**Task statement**
Repeat each entry as written, dropping any picture you find.

'''

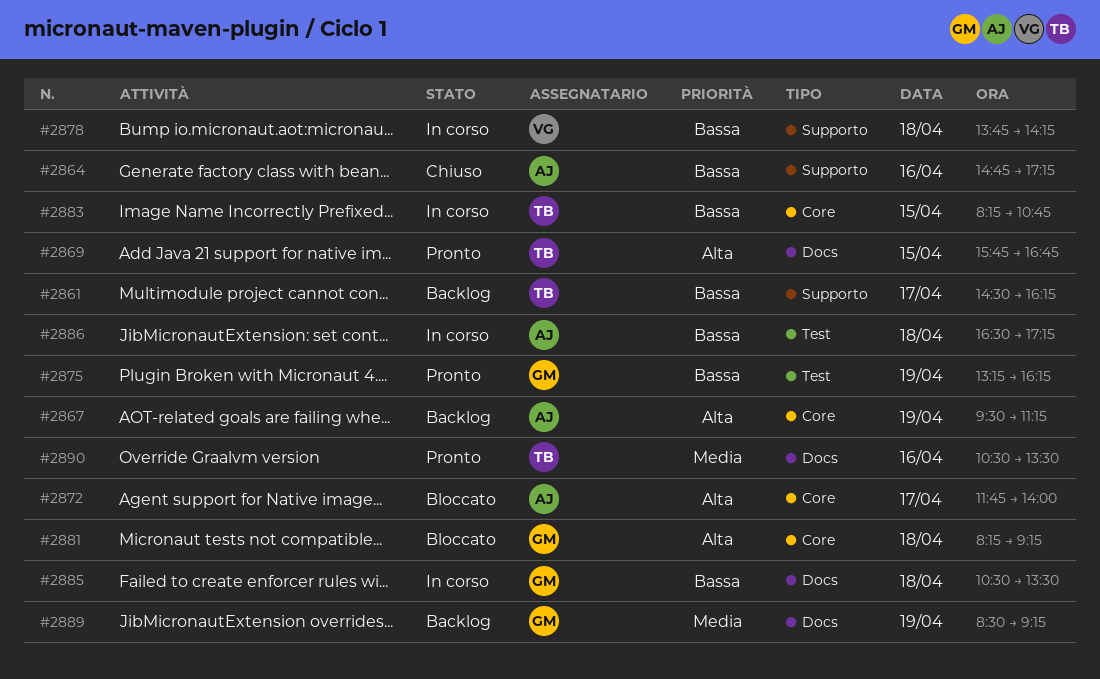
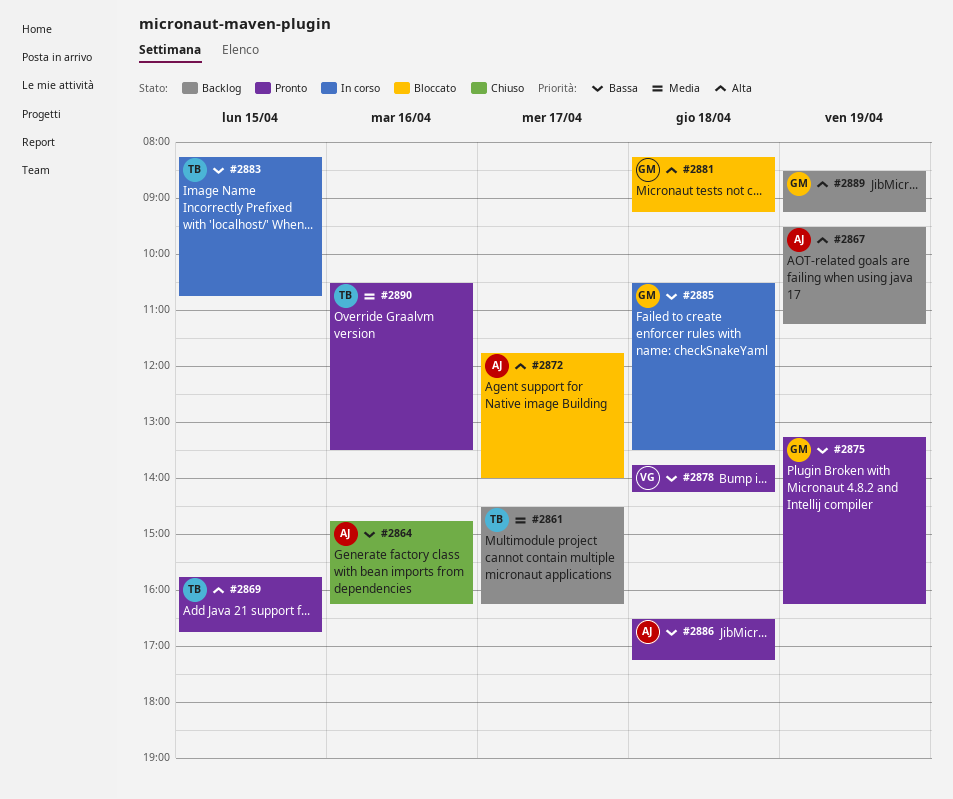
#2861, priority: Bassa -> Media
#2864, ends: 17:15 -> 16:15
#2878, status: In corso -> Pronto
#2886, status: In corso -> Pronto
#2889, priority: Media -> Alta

'''

**Answer section**
#2861, priority: Bassa -> Media
#2864, ends: 17:15 -> 16:15
#2878, status: In corso -> Pronto
#2886, status: In corso -> Pronto
#2889, priority: Media -> Alta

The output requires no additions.